Ralph Stewart reviews the NZ stock market reaction to Wall Street's opening yesterday and Day Two Trading on the NYSE.
Wednesday, September 19th 2001, 10:40AM
by Ralph Stewart
The NZ market yesterday ended on a steady note gaining 2.23% following Monday's trading when it shed 4.6% - a three year low. But there was an element of caution as many retail investors are still keen to reduce their equity exposure.
Corporate and institutional activity was low as illustrated by moderate turnover figures although there has been some impetus on the buy side if bargains are evident in quality stocks. Retail investors seemed to be the driver for activity as uncertainty of a larger than acceptable decline led many to sell stocks across the board. With the US only playing catch up to the European and Asian markets, bargain hunters returned yesterday pushing share prices higher, albeit in stocks that were over done.
As noted in earlier reports, history indicates that markets can bottom out a few weeks after a catastrophe but do recover within a reasonable period of time. With a threat of retaliation looming it is likely that an increasing number of companies may issue profit warnings in the coming weeks/months so in the short term markets could drift lower.
A complication in the NZ environment is
the Air New Zealand fracas. Australian unions have called for
a nationwide boycott of NZ companies and products which, if initiated,
could have implications for growth prospects in the medium term.
Strong political leadership will be required to negotiate a solution
to this issue.
This morning the Reserve Bank has cut the Offiical Cash Rate by 50 basis points from 5.75 per cent to 5.25 per cent.
NYSE - 18 September
Following a not unexpected drop on Monday, US stocks rebounded early afternoon in the second day's trading. In the last hour of trading the tide turned although to a moderate extent compared to yesterday's activity. The losses were a small fraction of Monday's historic tumble, as investors were unwilling to mark up prices in the second trading day in a time of economic and military uncertainty.
The earlier rise may have been prompted by hopes for a federal bailout of airlines whose difficulties following last week's events have rippled across the US economy. A relief package may be crafted by early next week. While an airline trade group has called for US$24 billion, the final amount and type of aid may depend on fuel costs, insurance claims and issues still in flux. Hopes had been for an earlier solution and this is reflected in the drop in markets in the last hour of trading.
While consumer activity is understandably low, and could continue to be in the short term, it is good news to see that the US market can operate successfully following this major disruption.
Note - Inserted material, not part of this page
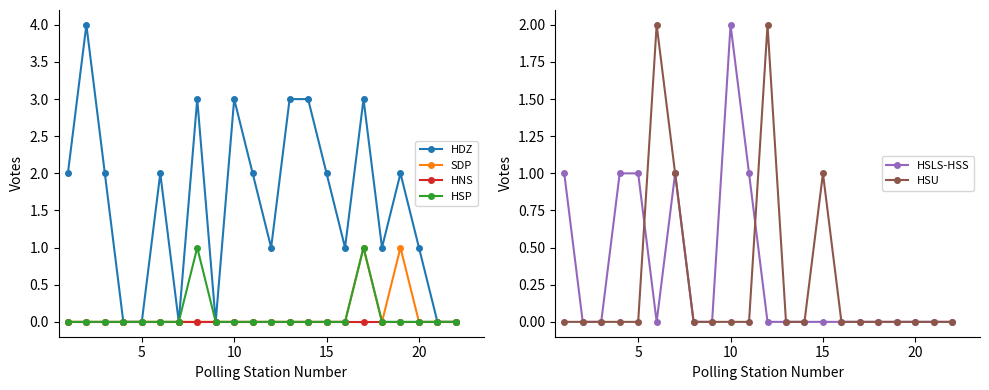

True or false: HSU has more than 0 points higher than both neighbors.

True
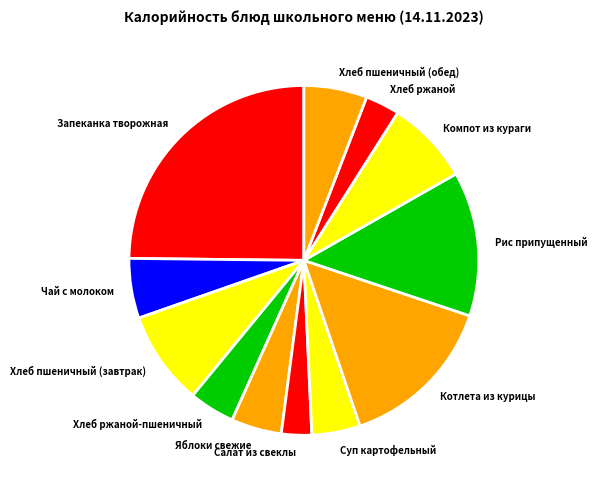

What is the ratio of the value at Яблоки свежие to the value at Рис припущенный?

0.3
This sends out positive signals to the US community and the world.
- Day Trading on NASDAQ and DJIA - 18
- Major indices at close 18 September
DJIA -0.19% S& P 500 -0.58% NASDAQ -1.55% ASX +1.83% Nikkei +1.85% FTSE 100 -1.02% DAX -0.94% NZSE 40 +2.22%
Market experts in NZ are clear that investors, now more than ever, will benefit enormously by taking a calm and considered long-term approach to investment.